▶ [ASSIGNED TASK]
Return the entries verbatim and drop every picture.

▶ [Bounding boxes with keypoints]
============================================================

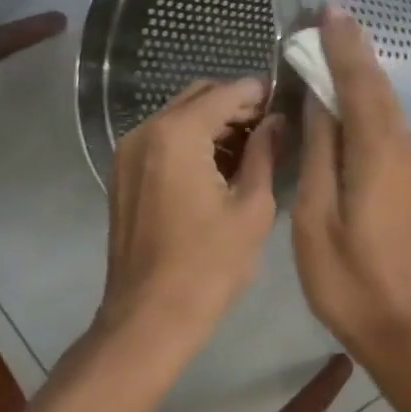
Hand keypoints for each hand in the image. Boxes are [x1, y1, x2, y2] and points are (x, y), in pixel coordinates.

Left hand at [102, 77, 279, 341]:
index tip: (287, 102)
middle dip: (236, 105)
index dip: (259, 93)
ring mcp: (128, 152)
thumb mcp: (252, 207)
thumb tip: (277, 121)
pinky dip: (192, 139)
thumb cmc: (209, 265)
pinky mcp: (123, 173)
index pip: (226, 92)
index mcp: (178, 134)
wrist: (148, 319)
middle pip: (199, 96)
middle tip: (271, 128)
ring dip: (214, 122)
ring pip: (179, 115)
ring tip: (251, 148)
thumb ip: (265, 152)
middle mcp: (146, 131)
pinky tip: (219, 165)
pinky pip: (163, 138)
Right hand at [292, 7, 410, 352]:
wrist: (404, 325)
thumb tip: (321, 103)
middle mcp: (401, 147)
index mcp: (376, 152)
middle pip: (378, 86)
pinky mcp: (410, 179)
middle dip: (355, 48)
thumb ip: (320, 154)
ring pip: (387, 102)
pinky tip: (354, 93)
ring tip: (339, 41)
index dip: (343, 46)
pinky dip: (370, 96)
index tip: (328, 10)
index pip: (358, 84)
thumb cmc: (349, 278)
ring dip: (364, 69)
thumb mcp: (317, 217)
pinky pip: (388, 122)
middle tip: (330, 15)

============================================================

▶ [ANSWER BELOW]
Hand keypoints for each hand in the image. Boxes are [x1, y1, x2, y2] and points are (x, y), in pixel coordinates.

Left hand at [102, 77, 279, 341]:
index tip: (287, 102)
middle dip: (236, 105)
index dip: (259, 93)
ring mcp: (128, 152)
thumb mcp: (252, 207)
thumb tip: (277, 121)
pinky dip: (192, 139)
thumb cmc: (209, 265)
pinky mcp: (123, 173)
index pip: (226, 92)
index mcp: (178, 134)
wrist: (148, 319)
middle pip: (199, 96)
middle tip: (271, 128)
ring dip: (214, 122)
ring pip: (179, 115)
ring tip: (251, 148)
thumb ip: (265, 152)
middle mcp: (146, 131)
pinky tip: (219, 165)
pinky pip: (163, 138)
Right hand at [292, 7, 410, 352]:
wrist: (404, 325)
thumb tip: (321, 103)
middle mcp: (401, 147)
index mcp: (376, 152)
middle pip: (378, 86)
pinky mcp: (410, 179)
middle dip: (355, 48)
thumb ip: (320, 154)
ring pip: (387, 102)
pinky tip: (354, 93)
ring tip: (339, 41)
index dip: (343, 46)
pinky dip: (370, 96)
index tip: (328, 10)
index pip: (358, 84)
thumb cmc: (349, 278)
ring dip: (364, 69)
thumb mcp: (317, 217)
pinky pip: (388, 122)
middle tip: (330, 15)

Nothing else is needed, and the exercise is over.